Les 100 premières pages ont été particulièrement atroces de mon point de vue. On suit le trajet de deux jeunes amants du milieu bourgeois. La fille fait le mur avec son copain. le type a bu et ils ont un accident. Ils sont proche d'une baraque où il font escale. Là, Gowan continue à se biturer avec les 3 autres types au lieu d'essayer de trouver une autre voiture pour ramener Temple dans son école.
Faulkner prolonge encore et encore cette étape, avec une angoisse croissante la nuit venant : Temple n'est pas en sécurité avec ces hommes brutaux. La seule autre femme présente lui fait comprendre (sait-elle ce qu'est un "vrai homme" ?).
Bon, franchement au début j'étais agacée, tout de suite pourquoi ces pauvres péquenauds voudraient la violer et puis merci la définition du vrai homme, très flatteur. Pauvre = connard ? Mais, bon, la décision de l'auteur est ainsi, oui, Temple y passera et sera enlevée par son agresseur qui plus est. Et un homme sera tué, le seul de son côté cette nuit-là. Et son amant au lieu de la sortir de là s'en va lâchement. Donc Gowan est le premier connard dans tout ça et bizarrement sera jamais évoqué par la suite.
Après avoir passé plus de 100 pages sur le "cas" de Temple, on se concentre sur Goodwin, présent cette nuit là, et accusé à tort d'avoir tué son collègue. Comme si c'était le sujet principal. Je veux dire, c'est complètement retord comme procédé. Comme si quelque part, Temple une fois violée, ne servait plus, n'était qu'un procédé scénaristique pour mettre de la tension dans le récit. L'honneur est perdu à jamais, il n'y a plus que la vie de cet homme à sauver. On comprend même par la suite que son père l'a à peine cherchée et a fait semblant de la retrouver ! Et l'avocat de Goodwin la retrouve mais n'essaye pas de l'aider. Tout ça n'a pas de sens !

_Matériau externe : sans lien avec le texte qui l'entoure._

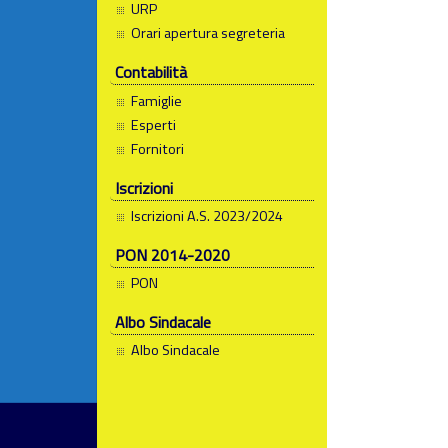
URP
Orari apertura segreteria
Contabilità
Famiglie
Esperti
Fornitori
Iscrizioni
Iscrizioni A.S. 2023/2024
PON 2014-2020
PON
Albo Sindacale
Albo Sindacale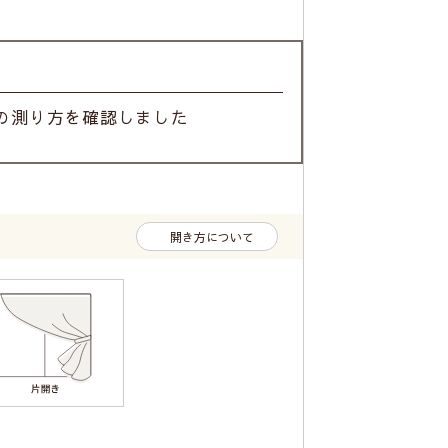
の測り方を確認しました
開き方について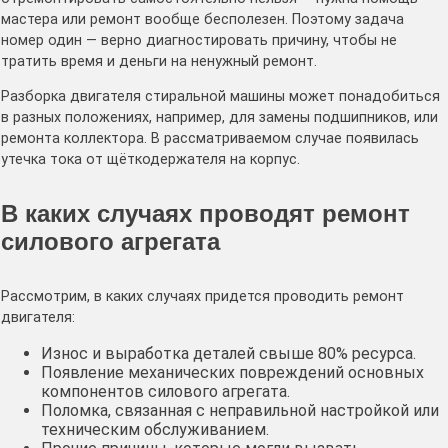
мастера или ремонт вообще бесполезен. Поэтому задача
номер один — верно диагностировать причину, чтобы не
тратить время и деньги на ненужный ремонт.
Разборка двигателя стиральной машины может понадобиться
в разных положениях, например, для замены подшипников, или
ремонта коллектора. В рассматриваемом случае появилась
утечка тока от щёткодержателя на корпус.
В каких случаях проводят ремонт
силового агрегата
Рассмотрим, в каких случаях придется проводить ремонт
двигателя:
Износ и выработка деталей свыше 80% ресурса.
Появление механических повреждений основных
компонентов силового агрегата.
Поломка, связанная с неправильной настройкой или
техническим обслуживанием.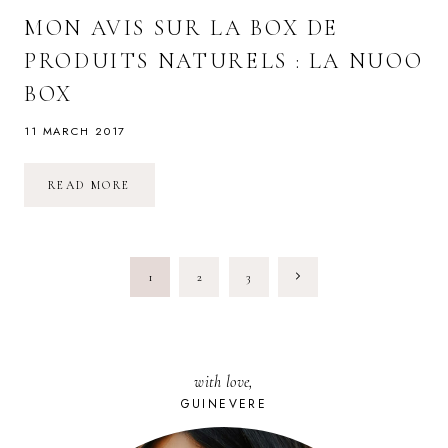
MON AVIS SUR LA BOX DE
PRODUITS NATURELS : LA NUOO
BOX
11 MARCH 2017
MON
READ MORE
AVIS
SUR
LA
BOX
DE
PAGE
PRODUITS
Next
1
2
3
NATURELS
:
NAVIGATION
LA
Page
NUOO
BOX
with love,
GUINEVERE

Bref, par l'acte de deux hommes, Gowan, et Popeye (nom très ironique au passage puisqu'il s'agit d'un gringalet malformé), le vrai coupable, le malheur se répand. L'accusé, Goodwin, sera jugé coupable à cause de Temple qui affirme qu'il est le coupable (mais pourquoi agit-elle ainsi ? des informations ont pu m'échapper...) du meurtre et visiblement de son viol. La justice rend justice à côté de la plaque. Popeye, quant à lui, sera jugé pour un crime qu'il n'a pas non plus commis.

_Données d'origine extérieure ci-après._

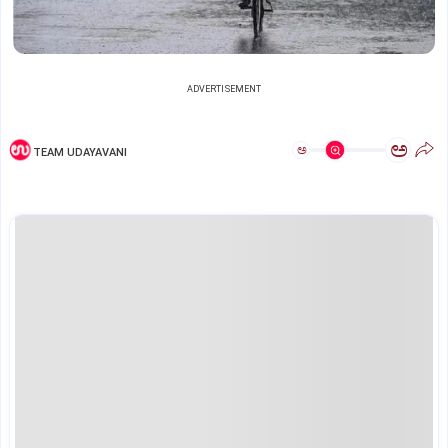
ADVERTISEMENT
ಅ
ಅ
TEAM UDAYAVANI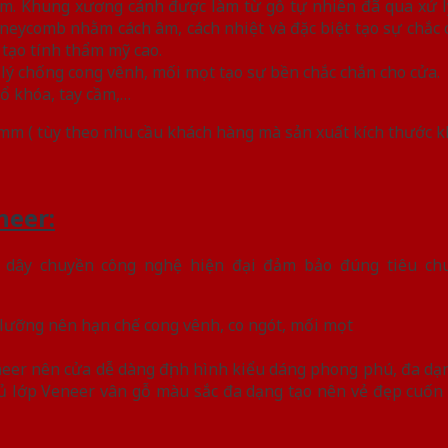
. Khung xương cánh được làm từ gỗ tự nhiên đã qua xử lý
neycomb nhằm cách âm, cách nhiệt và đặc biệt tạo sự chắc 
tạo tính thẩm mỹ cao.
lý chống cong vênh, mối mọt tạo sự bền chắc chắn cho cửa.
 ổ khóa, tay cầm,…
 mm ( tùy theo nhu cầu khách hàng mà sản xuất kích thước 
neer:
 dây chuyền công nghệ hiện đại đảm bảo đúng tiêu ch
 lưỡng nên hạn chế cong vênh, co ngót, mối mọt
eer nên cửa dễ dàng định hình kiểu dáng phong phú, đa dạn
ủ lớp Veneer vân gỗ màu sắc đa dạng tạo nên vẻ đẹp cuốn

C'est un tableau de la misère humaine, tant pécuniaire que sentimentale que nous fait
Faulkner à travers une galerie de personnages terribles. L'avocat voudrait quitter sa femme, ne sait plus quoi faire de sa vie. Popeye le violeur est en fait impuissant et regarde Temple coucher avec un autre homme. Sa logeuse est complètement alcoolique (et couchait avec son père?), tout comme le devient Temple pour surmonter sa situation de femme captive. La femme de Goodwin a une vie de misère bercée par la prostitution et un mari violent... Qui quant à lui finit immolé par des citoyens fous furieux.
En définitive peut-on dire que c'est une fresque de l'immoralité, du désarroi et du malheur ? Oui, assez. A ne pas lire en cas de dépression.